Après une année 2024 dramatique, les premiers mois de 2025 n’annoncent rien de bon pour le géant mondial des semi-conducteur, Intel. Une déchéance qui ne manque pas d’envoyer un signal au marché… et de faire réflechir.
Certaines histoires servent pendant des années de symboles pour alerter les organisations sur le danger de se reposer sur leurs lauriers. Pendant la décennie 2010, cela a été le triste honneur de Kodak, cité ad nauseam comme l’exemple de l’entreprise n’ayant pas anticipé un tournant numérique qui l’aura laissée à terre. Pour les dix ans à venir, ce sera peut-être Intel qui souffrira de porter un tel insigne d’infamie.
Le géant américain des semi-conducteurs, cofondé en 1968 par Gordon Moore (qui a donné son nom à la célèbre loi qualifiant l’évolution de la puissance de calcul des ordinateurs), est aux abois. Une situation qui paraissait inimaginable il y a quelques années seulement… et que le boom de l’intelligence artificielle et le succès des acteurs de l’écosystème des puces (Nvidia, TSMC…) rendent, en comparaison, d’autant plus incompréhensible.
Les plans de Pat Gelsinger n’auront pas suffi
Et pourtant ! 2024 a été pour le fondeur une Annus Horribilis comme il s’en fait peu. Valorisée encore à 210 milliards de dollars en janvier, l’entreprise s’est effondrée en moins de neuf mois à moins de 84 milliards, un niveau inférieur à la somme de ses actifs industriels, usines et équipements. Un exploit. La descente aux enfers a coûté son poste au CEO, Pat Gelsinger, « démissionné » par le board en décembre. Il avait rejoint le navire en 2021 pour remettre de l’ordre face aux soubresauts connus par l’entreprise… en vain.
Le plan dévoilé en août 2024 par le dirigeant se voulait un réveil au clairon, avec plus de 15 000 suppressions de postes, l’arrêt du versement des dividendes annuels (3 milliards de dollars jusque-là, excusez du peu) et une baisse de 20 % de ses dépenses Capex… Une thérapie de choc que les marchés avaient regardée avec scepticisme.

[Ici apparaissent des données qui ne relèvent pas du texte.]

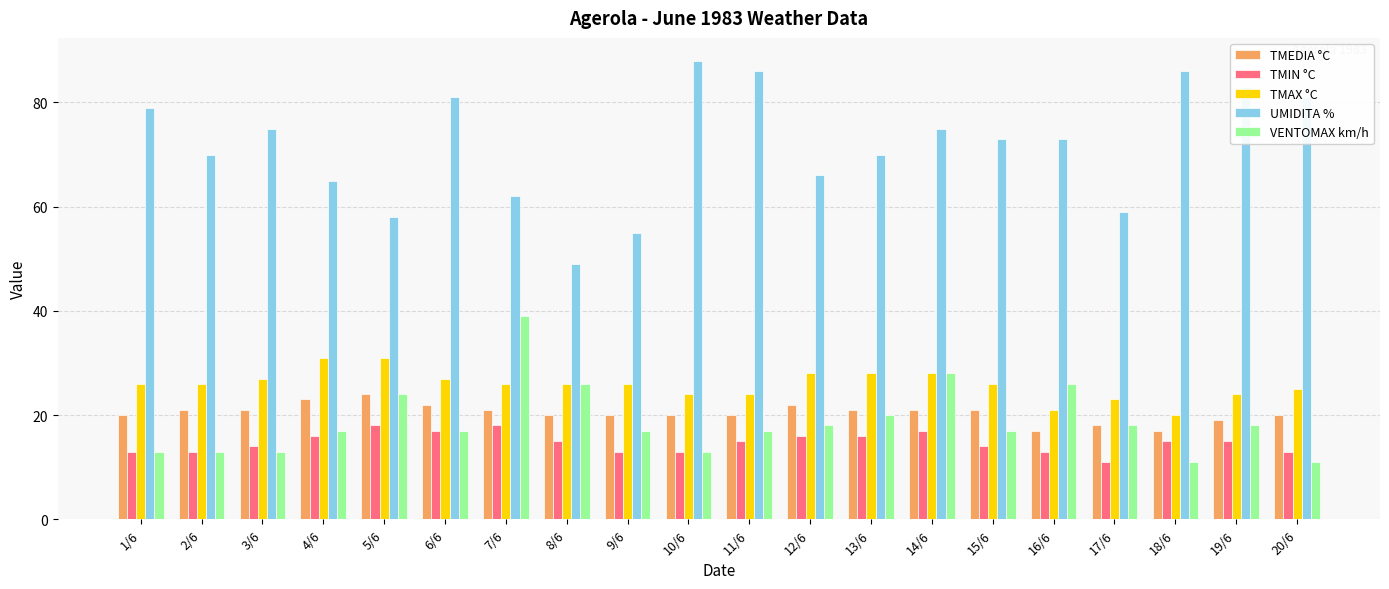

What is the value of the TMIN °C bar at the 6th from the left?

17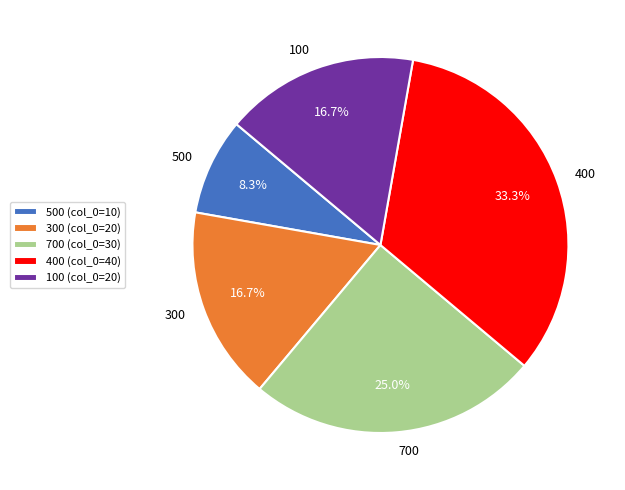

To the nearest percent, what is the difference between the largest and smallest slice percentages?

25%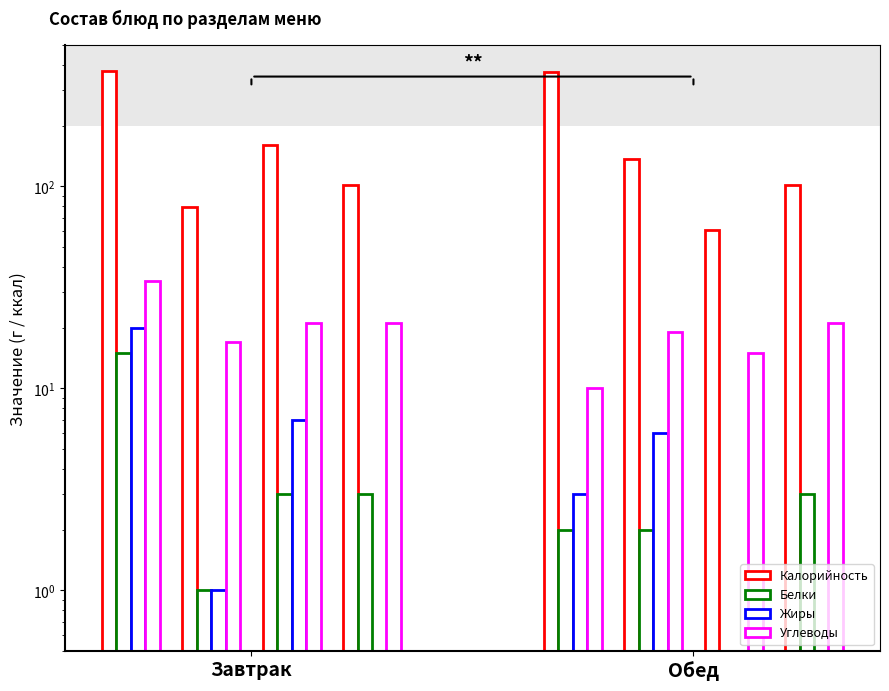

What is the label of the 1st bar from the left?

Завтрак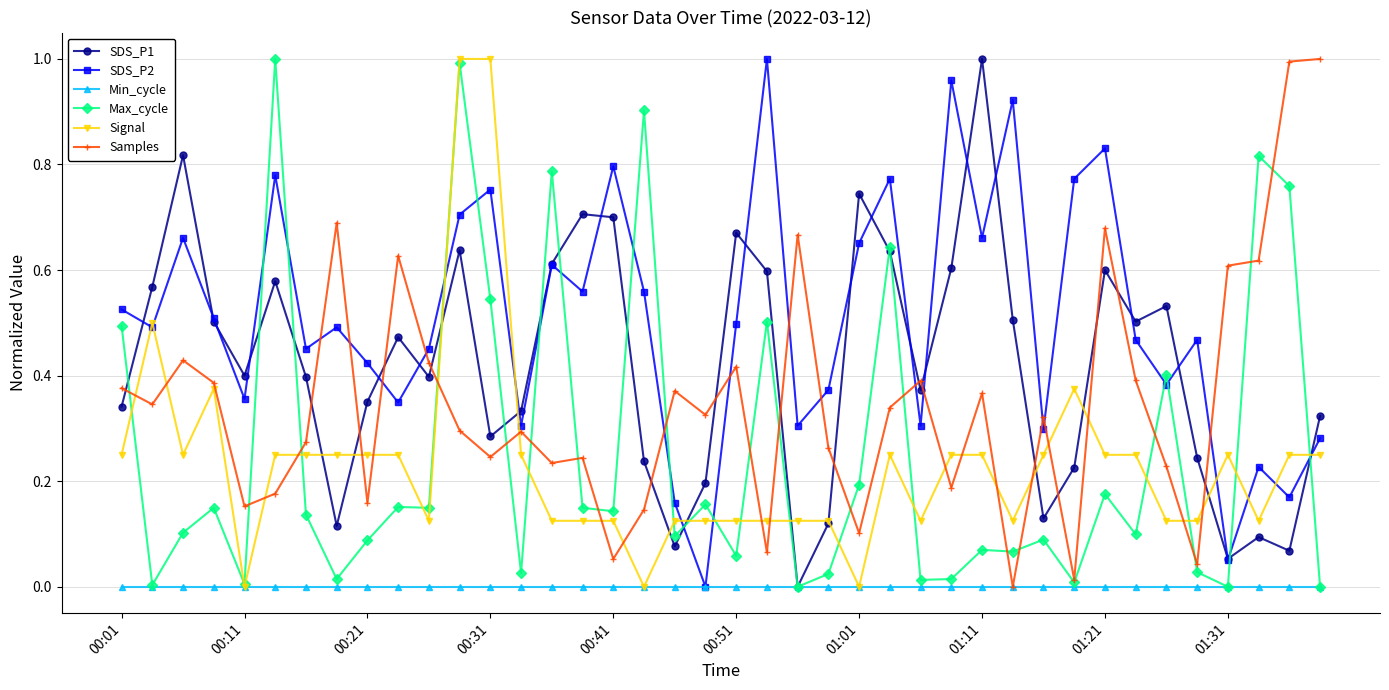

Which series has the largest total across all categories?

SDS_P2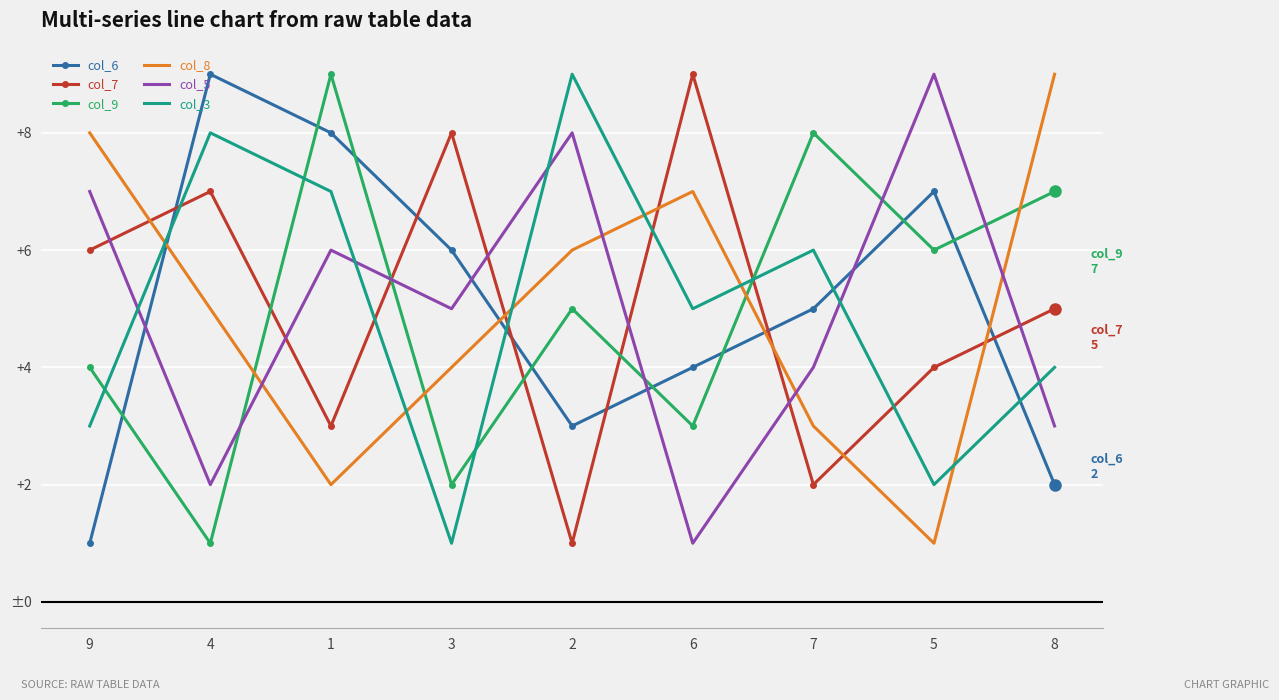

What are all the series names shown in the legend?

col_6, col_7, col_9, col_8, col_5, col_3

Dans la vision initiale de Pat Gelsinger, Intel devait être capable d’être à la fois un acteur majeur du Fabless (la conception des puces sans usines, en s’appuyant sur la sous-traitance) d’un côté, et de la fonderie (la fabrication en tant que telle) de l’autre, sans lier implicitement les deux activités. Mais l’entreprise, déjà en difficulté sur ses fondamentaux technologiques, en n’ayant pas suffisamment pris le tournant des puces pour smartphones, sera passée du même coup, à partir de 2022, complètement à côté du décollage des puces dédiées à l’IA. De quoi laisser Nvidia s’imposer comme le seul « marchand d’armes » dans la guerre de l’intelligence artificielle.
Géant à la découpe
Le paquebot Intel, porté depuis des décennies par le confort d’une omniprésence dans les ordinateurs des particuliers et des professionnels grâce à une alliance de leaders avec Microsoft, n’a pas su tourner assez vite.
Dorénavant, deux autres géants espèrent profiter de cette faiblesse pour se partager la carcasse de l’entreprise emblématique. Broadcom et TSMC étudieraient ainsi chacun de leur côté la possibilité de racheter une part des activités d’Intel. La complémentarité de leurs offres, malgré le fait qu’elles ne soient pas coordonnées, rend la possibilité crédible aux yeux des investisseurs. La rumeur prête aussi à Elon Musk, par le biais de SpaceX, des velléités pour profiter d’une telle « solde ». Vae victis !
Le marché ne croit pas au « Too big to fail »
Mais au-delà du devenir concret des activités du géant, et des conséquences que cela aura pour tout son écosystème, la « fable Intel » met à terre l’idée qu’il existe une logique de « too big to fail » (trop grand pour faire faillite) dans le monde de la tech. Un message à garder en tête pour les « Magnificent Seven », le groupe constitué d’Apple, Microsoft, Amazon, Google, Meta, Nvidia et Tesla, qui domine les marchés boursiers.
Les champions qui voient leurs fondamentaux fragilisés ou qui n’anticipent pas assez les tendances en rapide renouvellement du numérique peuvent devenir à risque en seulement quelques années. Et quand on compare les nombreuses tentatives des autorités antitrust américaines pour forcer un acteur comme Google à se séparer d’une partie de ses activités, on se dit que parfois, le démembrement par les forces du marché s’avère plus rapide, brutal et emblématique que celui espéré par les régulateurs.